Она проживет еще две недели после этого. Все ее малолетние братья и сестры будут уходить на службу, оставляя ее одну. После того, как ее выгнали с фабрики, она вряд ли может позволить себе собственную сиделку. Иногда монашки-назаретанки навещают ее чтобы обтереть влажными полотенцами и выдать ложку травяного отвара с соответствующим моменту напутствием из Писания. И однажды вечером ее просто не находят. Крысы давно обжились в этих местах, они лишь выжидают, когда люди уйдут чтобы выбраться из-под гнилых полов и добраться до припасов. Они боятся человека и света, но они совершенно не боятся предоставленных самих себе вещей. Бертрада просто исчезнет, без следа, если не считать нескольких бледных размытых пятен на полу. И ее братья и сестры втайне вздохнут с облегчением - зима приближается, куда еще лишний рот прокормить…
Невыносимый запах прелых яблок так силен, что выжимает из груди дыхание. Хочется закричать, но рот закрывает тяжелая черная ткань, непроницаемая, как свинцовая плита. Мне надо думать чтобы не сойти с ума. Думать, вспоминать. Вновь и вновь. Думать как человек, если не хочу окончательно стать вещью. И чувствовать боль. Сотни раз или тысячи. Столько, сколько потребуется для того чтобы ощутить себя живой.
Воздуха в легких больше не остается, невыносимый запах полусгнивших яблок забирается внутрь и начинает разрывать меня на части.
Я кричу, чувствуя, как начинает трещать моя плоть.
Я просыпаюсь.
- Нормально? - спросил Бальдульф, нагнувшись надо мной. Когда смотришь снизу вверх на человеческие лица, их пропорции немного искажены, оттого часто возникает забавный эффект, видимый только мне. У Бальдульфа, например, подбородок с густой бородой, кажется огромным, как поросший бурьяном утес, а все остальное - наоборот непропорционально маленьким. Как будто глядишь в искривленное зеркало вроде тех, что бывают на ярмарках. Обычные зеркала я все равно не любила.
Взгляд у него был обеспокоенный, должно быть, выглядела я неважно.
Это полностью соответствовало моим ощущениям - в голове будто что-то ворочалось, как поднимающаяся квашня, разбухшая за ночь, трещало, скрипело…

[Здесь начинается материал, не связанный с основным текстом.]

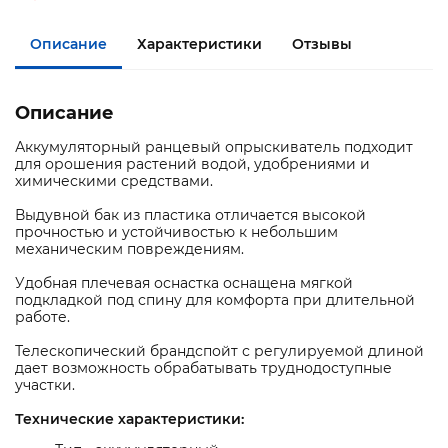
Описание
Характеристики
Отзывы
Описание
Аккумуляторный ранцевый опрыскиватель подходит
для орошения растений водой, удобрениями и
химическими средствами.
Выдувной бак из пластика отличается высокой
прочностью и устойчивостью к небольшим
механическим повреждениям.
Удобная плечевая оснастка оснащена мягкой
подкладкой под спину для комфорта при длительной
работе.
Телескопический брандспойт с регулируемой длиной
дает возможность обрабатывать труднодоступные
участки.
Технические характеристики:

- Вполне, - сказала я хриплым со сна голосом, - Кажется, всю ночь я боролась с голодным медведем.
- А я бы сказал, что их была целая стая, - глаза Бальдульфа весело подмигнули, - И готов поклясться лысиной Святой Ядвиги Силезской, им пришлось несладко.
- Будь уверен, Баль, они меня надолго запомнят. Дьявол, кажется они все-таки успели нагадить мне в голову…
- Это все вино, - поучительно заметил Бальдульф, отходя от кровати, - Пять стаканов вчерашних. Как говаривал в свое время Его Преосвященство епископ Тулузский, настоящее вино - столетний яд мудрости. Отведавший его мудрец умрет светлым и озаренным мудростью веков. Дурак же, втянув бочонок, расшибет насмерть лоб об стену…
- Хорошо, что мы не позвали его вчера на застолье.
- Он умер за пятьдесят лет до моего рождения, Альби.
- Тогда я на него не в обиде. Клаудо, где тебя носит? Подай наконец утреннюю мерку!
Клаудо подметал пол в гостиной, служившей мне и спальней. Услышав мой голос, он обронил метлу и двинулся к шкафу. Специально для сложных утренних пробуждений у меня была запасена бутылка хорошего хереса. Большая рюмка хереса, сдобренная щепоткой растертого тмина, двумя щепотками имбиря и листиком мяты, способна поднять мертвеца из могилы. Или, в моем случае, дать возможность многотонным утренним мыслям ворочаться чуть быстрее и не издавать неприятного скрежета.
- Кажется, теперь я готова к завтраку. А что у нас на завтрак?